TraceNet TCM2 Dual Circuit Control & Monitoring Unit, the latest addition to the TraceNet™ family of remotely-operated heating control and monitoring systems (photo: Thermon Group Holdings, Inc.)
Thermon Group Holdings, Inc. has announced the introduction of the TraceNet TCM2 Dual Circuit Control & Monitoring Unit, the latest addition to the TraceNet™ family of remotely-operated heating control and monitoring systems.
Like the 18-circuit TraceNet TCM18 Control & Monitoring Unit, the TCM2 unit makes it possible to remotely maintain heat trace circuits that play a critical role in industrial processing facilities.
“We developed the new TraceNet TCM2 in response to customers who are looking for a cost-effective solution that would address single and dual heat trace circuit requirements,” says Tony Williams, Global Product Manager, Control and Monitoring Systems for Thermon. “For example, small instrumentation systems in remote locations require high reliability with accurate communications capabilities. They are located far from the larger primary heat trace systems, yet still require them to maintain the proper operating temperature. What sets the TCM2 apart is that it is compact, modular, and, in contrast with the larger controllers that can control hundreds of heat trace circuits, it is specifically designed to handle one-, two- or three-phase electrical heating circuits. Because it’s compact, it can be placed in confined spaces. Plus, its modular design means that it is easy to transport and assemble. It is the ideal solution,” he adds.

(Stored data entries)
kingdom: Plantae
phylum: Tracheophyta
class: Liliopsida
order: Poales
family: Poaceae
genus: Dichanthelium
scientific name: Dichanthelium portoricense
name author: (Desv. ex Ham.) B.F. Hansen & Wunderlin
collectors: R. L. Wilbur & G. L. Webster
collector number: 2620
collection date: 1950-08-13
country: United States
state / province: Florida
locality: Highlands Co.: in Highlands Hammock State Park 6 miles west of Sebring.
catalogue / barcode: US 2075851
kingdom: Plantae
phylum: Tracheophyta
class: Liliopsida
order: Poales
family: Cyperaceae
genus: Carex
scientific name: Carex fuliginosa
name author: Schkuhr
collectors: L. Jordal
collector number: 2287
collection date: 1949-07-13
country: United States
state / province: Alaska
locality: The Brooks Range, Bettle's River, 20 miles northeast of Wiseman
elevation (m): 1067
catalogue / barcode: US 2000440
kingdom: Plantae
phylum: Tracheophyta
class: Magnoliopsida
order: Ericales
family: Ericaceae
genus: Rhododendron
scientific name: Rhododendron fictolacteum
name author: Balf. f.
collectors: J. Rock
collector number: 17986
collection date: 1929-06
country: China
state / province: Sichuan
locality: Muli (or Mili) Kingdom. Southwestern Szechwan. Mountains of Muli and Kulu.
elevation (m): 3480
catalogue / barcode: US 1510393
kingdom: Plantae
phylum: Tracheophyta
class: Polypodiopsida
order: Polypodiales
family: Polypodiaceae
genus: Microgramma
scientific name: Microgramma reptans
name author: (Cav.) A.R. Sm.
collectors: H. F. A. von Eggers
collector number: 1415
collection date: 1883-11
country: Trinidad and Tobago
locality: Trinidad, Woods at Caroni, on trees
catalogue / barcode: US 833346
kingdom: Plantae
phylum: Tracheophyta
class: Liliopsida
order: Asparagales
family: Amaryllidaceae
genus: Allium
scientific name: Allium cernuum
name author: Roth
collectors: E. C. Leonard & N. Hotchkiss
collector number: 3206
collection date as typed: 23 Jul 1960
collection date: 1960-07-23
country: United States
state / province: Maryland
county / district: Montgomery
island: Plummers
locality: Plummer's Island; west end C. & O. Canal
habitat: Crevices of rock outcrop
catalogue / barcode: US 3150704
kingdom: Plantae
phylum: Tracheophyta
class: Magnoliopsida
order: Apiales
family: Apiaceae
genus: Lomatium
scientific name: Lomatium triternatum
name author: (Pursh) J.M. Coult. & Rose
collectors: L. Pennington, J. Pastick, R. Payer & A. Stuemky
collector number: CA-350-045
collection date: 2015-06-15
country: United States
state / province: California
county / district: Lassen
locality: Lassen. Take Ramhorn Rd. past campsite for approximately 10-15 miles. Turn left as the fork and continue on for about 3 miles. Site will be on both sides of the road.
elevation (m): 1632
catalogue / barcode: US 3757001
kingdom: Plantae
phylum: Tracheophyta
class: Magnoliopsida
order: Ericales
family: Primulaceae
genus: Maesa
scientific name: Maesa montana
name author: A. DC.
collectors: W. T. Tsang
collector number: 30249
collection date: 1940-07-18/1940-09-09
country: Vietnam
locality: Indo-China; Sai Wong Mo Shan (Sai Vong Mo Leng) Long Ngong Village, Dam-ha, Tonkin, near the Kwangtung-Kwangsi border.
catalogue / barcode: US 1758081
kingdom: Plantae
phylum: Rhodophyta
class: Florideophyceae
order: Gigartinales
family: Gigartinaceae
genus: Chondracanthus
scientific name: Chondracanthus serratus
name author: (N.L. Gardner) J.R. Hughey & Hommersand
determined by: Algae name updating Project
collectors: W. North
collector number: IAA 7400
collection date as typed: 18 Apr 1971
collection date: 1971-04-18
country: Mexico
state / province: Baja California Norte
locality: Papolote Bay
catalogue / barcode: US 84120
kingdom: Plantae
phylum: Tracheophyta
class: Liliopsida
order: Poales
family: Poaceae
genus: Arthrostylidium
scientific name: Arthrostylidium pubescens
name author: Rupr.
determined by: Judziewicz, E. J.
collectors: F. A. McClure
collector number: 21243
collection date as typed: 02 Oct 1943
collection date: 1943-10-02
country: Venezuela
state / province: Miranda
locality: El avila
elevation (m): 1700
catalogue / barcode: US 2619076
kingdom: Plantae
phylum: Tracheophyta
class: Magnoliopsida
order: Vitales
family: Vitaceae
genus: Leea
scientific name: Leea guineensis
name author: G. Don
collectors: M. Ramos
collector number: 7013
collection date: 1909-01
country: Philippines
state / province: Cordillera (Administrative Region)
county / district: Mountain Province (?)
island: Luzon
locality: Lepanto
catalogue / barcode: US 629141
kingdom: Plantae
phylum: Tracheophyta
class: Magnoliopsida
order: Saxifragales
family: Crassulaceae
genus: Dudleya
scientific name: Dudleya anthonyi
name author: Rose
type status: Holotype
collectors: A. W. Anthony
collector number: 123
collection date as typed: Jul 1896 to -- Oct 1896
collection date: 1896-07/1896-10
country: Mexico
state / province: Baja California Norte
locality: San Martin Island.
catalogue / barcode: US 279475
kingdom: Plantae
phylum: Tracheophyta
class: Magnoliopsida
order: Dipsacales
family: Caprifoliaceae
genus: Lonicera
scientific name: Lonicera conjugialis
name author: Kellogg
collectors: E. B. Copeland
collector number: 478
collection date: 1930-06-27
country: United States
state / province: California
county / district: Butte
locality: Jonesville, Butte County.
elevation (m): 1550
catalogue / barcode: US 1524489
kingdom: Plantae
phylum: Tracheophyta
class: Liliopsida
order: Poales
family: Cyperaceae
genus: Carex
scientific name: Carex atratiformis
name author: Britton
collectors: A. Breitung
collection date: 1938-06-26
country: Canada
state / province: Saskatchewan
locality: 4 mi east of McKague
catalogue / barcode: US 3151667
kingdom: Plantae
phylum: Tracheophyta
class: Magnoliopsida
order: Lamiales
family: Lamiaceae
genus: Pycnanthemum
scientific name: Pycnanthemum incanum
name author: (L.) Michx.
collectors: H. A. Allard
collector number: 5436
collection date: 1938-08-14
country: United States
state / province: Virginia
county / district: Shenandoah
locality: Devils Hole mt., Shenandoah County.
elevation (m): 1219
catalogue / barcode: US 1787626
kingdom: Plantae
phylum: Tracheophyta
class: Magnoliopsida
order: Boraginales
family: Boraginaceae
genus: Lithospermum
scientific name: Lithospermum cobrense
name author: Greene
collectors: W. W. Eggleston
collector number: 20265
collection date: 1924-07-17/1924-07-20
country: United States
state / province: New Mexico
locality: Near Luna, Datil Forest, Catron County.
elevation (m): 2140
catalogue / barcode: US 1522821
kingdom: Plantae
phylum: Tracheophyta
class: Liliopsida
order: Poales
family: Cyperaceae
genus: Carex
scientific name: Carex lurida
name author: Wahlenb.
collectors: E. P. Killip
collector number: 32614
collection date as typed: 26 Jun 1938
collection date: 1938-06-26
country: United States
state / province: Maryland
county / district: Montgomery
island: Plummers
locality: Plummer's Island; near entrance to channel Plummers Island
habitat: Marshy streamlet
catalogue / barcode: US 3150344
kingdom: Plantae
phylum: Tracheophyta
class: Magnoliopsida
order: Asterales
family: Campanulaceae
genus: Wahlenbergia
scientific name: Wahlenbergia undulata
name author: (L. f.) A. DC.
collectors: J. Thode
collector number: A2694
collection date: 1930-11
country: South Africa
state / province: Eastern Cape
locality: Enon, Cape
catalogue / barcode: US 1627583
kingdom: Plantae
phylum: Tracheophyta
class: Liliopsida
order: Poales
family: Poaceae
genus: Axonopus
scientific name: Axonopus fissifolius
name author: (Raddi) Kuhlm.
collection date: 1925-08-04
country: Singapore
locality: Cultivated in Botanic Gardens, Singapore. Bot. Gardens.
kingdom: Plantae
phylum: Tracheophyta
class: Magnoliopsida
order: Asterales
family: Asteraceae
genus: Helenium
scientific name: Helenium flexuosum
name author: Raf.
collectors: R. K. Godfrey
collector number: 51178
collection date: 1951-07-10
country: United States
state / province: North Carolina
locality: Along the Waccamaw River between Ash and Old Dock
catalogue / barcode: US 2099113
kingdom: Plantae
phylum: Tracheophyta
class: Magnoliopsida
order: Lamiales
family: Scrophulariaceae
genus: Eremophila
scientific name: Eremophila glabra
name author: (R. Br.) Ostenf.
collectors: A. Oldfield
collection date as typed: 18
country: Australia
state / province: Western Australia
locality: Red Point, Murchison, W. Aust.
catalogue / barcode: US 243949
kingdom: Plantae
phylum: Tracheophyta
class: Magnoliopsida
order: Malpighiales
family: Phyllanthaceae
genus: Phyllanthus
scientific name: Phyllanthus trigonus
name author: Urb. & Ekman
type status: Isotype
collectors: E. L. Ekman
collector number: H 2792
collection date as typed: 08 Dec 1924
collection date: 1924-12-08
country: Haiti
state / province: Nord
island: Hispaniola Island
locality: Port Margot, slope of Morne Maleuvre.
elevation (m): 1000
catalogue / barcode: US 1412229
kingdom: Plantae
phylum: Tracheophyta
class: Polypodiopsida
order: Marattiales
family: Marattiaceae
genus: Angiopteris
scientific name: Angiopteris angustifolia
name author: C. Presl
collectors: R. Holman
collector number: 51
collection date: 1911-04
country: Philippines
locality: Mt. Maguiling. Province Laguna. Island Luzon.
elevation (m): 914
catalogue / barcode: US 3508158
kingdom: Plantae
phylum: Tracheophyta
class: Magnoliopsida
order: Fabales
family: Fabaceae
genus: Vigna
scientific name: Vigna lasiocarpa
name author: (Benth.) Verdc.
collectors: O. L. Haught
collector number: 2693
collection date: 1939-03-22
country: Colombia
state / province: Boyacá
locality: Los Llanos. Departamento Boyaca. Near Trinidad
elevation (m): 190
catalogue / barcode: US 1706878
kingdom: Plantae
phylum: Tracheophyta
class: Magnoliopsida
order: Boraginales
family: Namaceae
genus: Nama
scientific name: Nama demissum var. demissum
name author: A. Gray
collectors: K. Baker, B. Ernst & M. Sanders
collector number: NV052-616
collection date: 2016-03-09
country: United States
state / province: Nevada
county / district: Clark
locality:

REQUIRED ACTION A: List the three qualities that, according to the announcement, set the TCM2 apart.
REQUIRED ACTION B: Summarize the announcement in two sentences.
REQUIRED ACTION C: What is Tony Williams's title at Thermon, according to the announcement?
None of the lines are needed for this work.

ANSWER SECTION A:
- It is compact.
- It is modular.
- It is specifically designed to handle one-, two- or three-phase electrical heating circuits.

ANSWER SECTION B: Thermon Group Holdings, Inc. has introduced the TraceNet TCM2 Dual Circuit Control & Monitoring Unit, a new member of its TraceNet family that lets heat trace circuits in industrial processing facilities be maintained remotely. Tony Williams of Thermon says the unit was developed for customers who need a cost-effective answer to single and dual heat trace circuit requirements, and that its compact, modular design makes it easy to fit into confined spaces, transport and assemble.

ANSWER SECTION C: Global Product Manager, Control and Monitoring Systems.